John E. Reid & Associates is the largest interrogation trainer in the world
and teaches such methods to hundreds
of school administrators each year. Last month, members of the Illinois
Principals Association, for instance, could register for a “professional
development” event on “Investigative
Interviewing and Active Persuasion”. The School Administrators
Association of New York State recently offered a workshop for administrators
on this same topic, titled “Are you
Sure They Are Telling the Truth”?
These administrators are learning the “Reid Technique”, which relies on “maximization” and “minimization”
tactics in order to induce suspects to confess. Minimization focuses on
reducing a suspect’s feelings of guilt, while maximization is designed to
heighten suspect anxiety using confrontation. Both techniques are legal
and both are incredibly coercive.
Controlled studies of Reid interrogation have documented that while such techniques
may increase the likelihood that a guilty person will confess, they also
increase the likelihood that an innocent person will as well. New research released in February found that the
Reid technique causes witnesses to falsely implicate others.
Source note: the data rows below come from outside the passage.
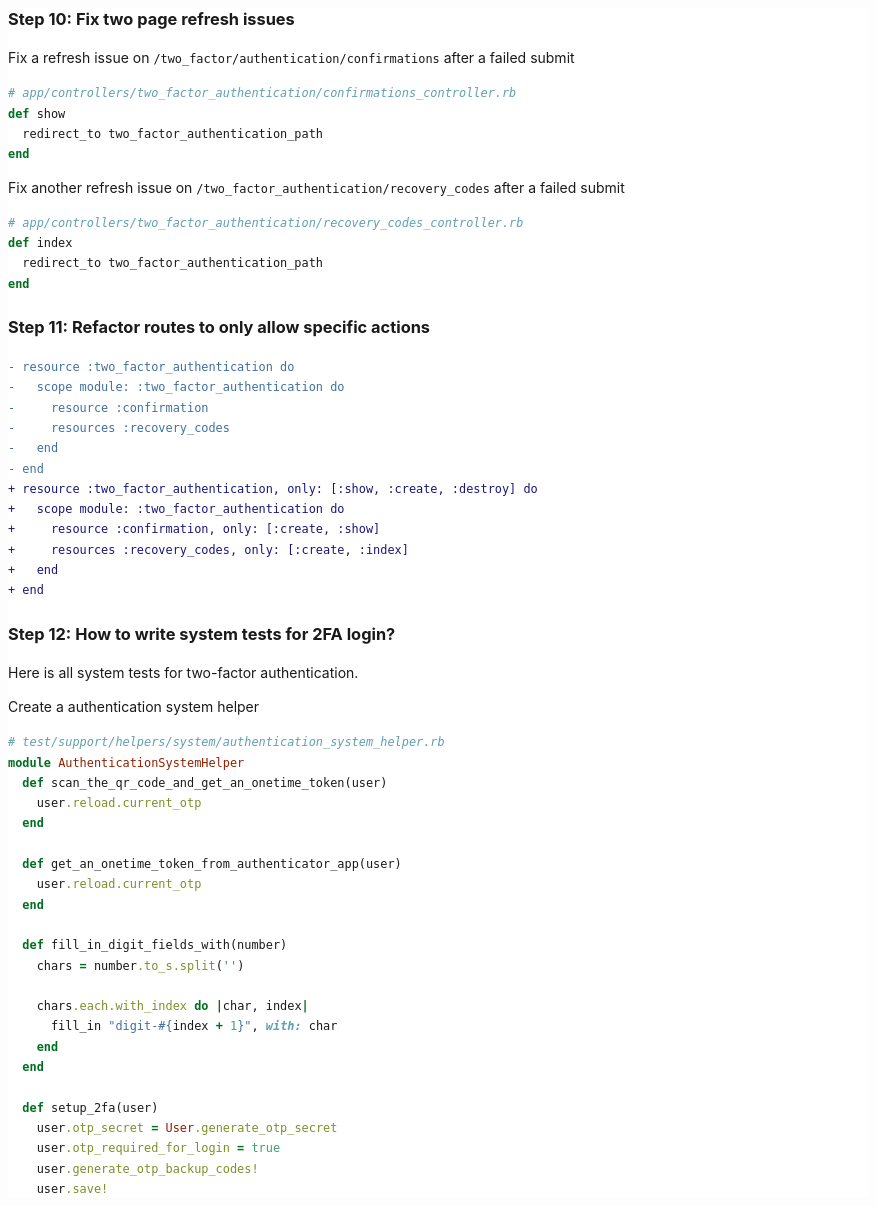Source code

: ### Step 10: Fix two page refresh issues

Fix a refresh issue on `/two_factor/authentication/confirmations` after a failed submit

```ruby
# app/controllers/two_factor_authentication/confirmations_controller.rb
def show
  redirect_to two_factor_authentication_path
end
```

Fix another refresh issue on `/two_factor_authentication/recovery_codes` after a failed submit

```ruby
# app/controllers/two_factor_authentication/recovery_codes_controller.rb
def index
  redirect_to two_factor_authentication_path
end
```

### Step 11: Refactor routes to only allow specific actions

```diff
- resource :two_factor_authentication do
-   scope module: :two_factor_authentication do
-     resource :confirmation
-     resources :recovery_codes
-   end
- end
+ resource :two_factor_authentication, only: [:show, :create, :destroy] do
+   scope module: :two_factor_authentication do
+     resource :confirmation, only: [:create, :show]
+     resources :recovery_codes, only: [:create, :index]
+   end
+ end
```

### Step 12: How to write system tests for 2FA login?

Here is all system tests for two-factor authentication.

Create a authentication system helper

```ruby
# test/support/helpers/system/authentication_system_helper.rb
module AuthenticationSystemHelper
  def scan_the_qr_code_and_get_an_onetime_token(user)
    user.reload.current_otp
  end

  def get_an_onetime_token_from_authenticator_app(user)
    user.reload.current_otp
  end

  def fill_in_digit_fields_with(number)
    chars = number.to_s.split('')

    chars.each.with_index do |char, index|
      fill_in "digit-#{index + 1}", with: char
    end
  end

  def setup_2fa(user)
    user.otp_secret = User.generate_otp_secret
    user.otp_required_for_login = true
    user.generate_otp_backup_codes!
    user.save!
```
Reid & Associates itself advises caution when
using the technique on children, especially in schools. In addition to concerns
about the efficacy of principal-administered interrogations are those
involving basic fairness: school administrators are not required to issue Miranda warnings
to children they interrogate on their own (without law enforcement
present), so children are not advised of their rights to an attorney or to
remain silent.
There is already a well-recognized trend of law enforcement coercing confessions from the young
and vulnerable – siphoning them into the criminal justice system. One
example is the Englewood Four
in Chicago. Teenage boys were coerced into falsely confessing to a murder on
the south side of the city, and spent more than 15 years in prison as a result.
Terrill Swift, one of the Four, is my client in a civil suit against his
police interrogators. There are many recent, less-trumpeted cases, where the coercion of youth seems less an
outlier than a general police tactic.
Juvenile coerced confessions share certain hallmarks: use of intimidation,
threats, promises of leniency, and outright lies, so that the youth feel their
only way out is by confessing. Adult interrogators take advantage of the
fact that children are less mature and more susceptible to pressure, and
that they lack the experience to make decisions in their best interest.
Youth in the criminal justice system are more likely to have diagnosable psychological disorders,
and they often fall victim to the “status
differential” — youth feel compelled to answer police questions
because of the officers’ elevated position of power. All of this is why the
young are much more likely than adults
to give false confessions.
Subjecting children to coercive interrogations by
school officials serves no other purpose than to escalate the flow of our
nation’s youth into the school-to-prison
pipeline, a phenomenon by which violations of school rules become
criminalized and children – particularly poor, LGBTQ, black and hispanic
children – are funneled out of schools and into jails and prisons. Not only
does the pipeline lead to higher rates of incarceration but it also results
in economic insecurity.
Rather than training principals to interrogate, schools
should focus on non-punitive approaches like in-school behavior modification,
mentorship, and diversion tactics.
That is the more ethical and community-centered approach.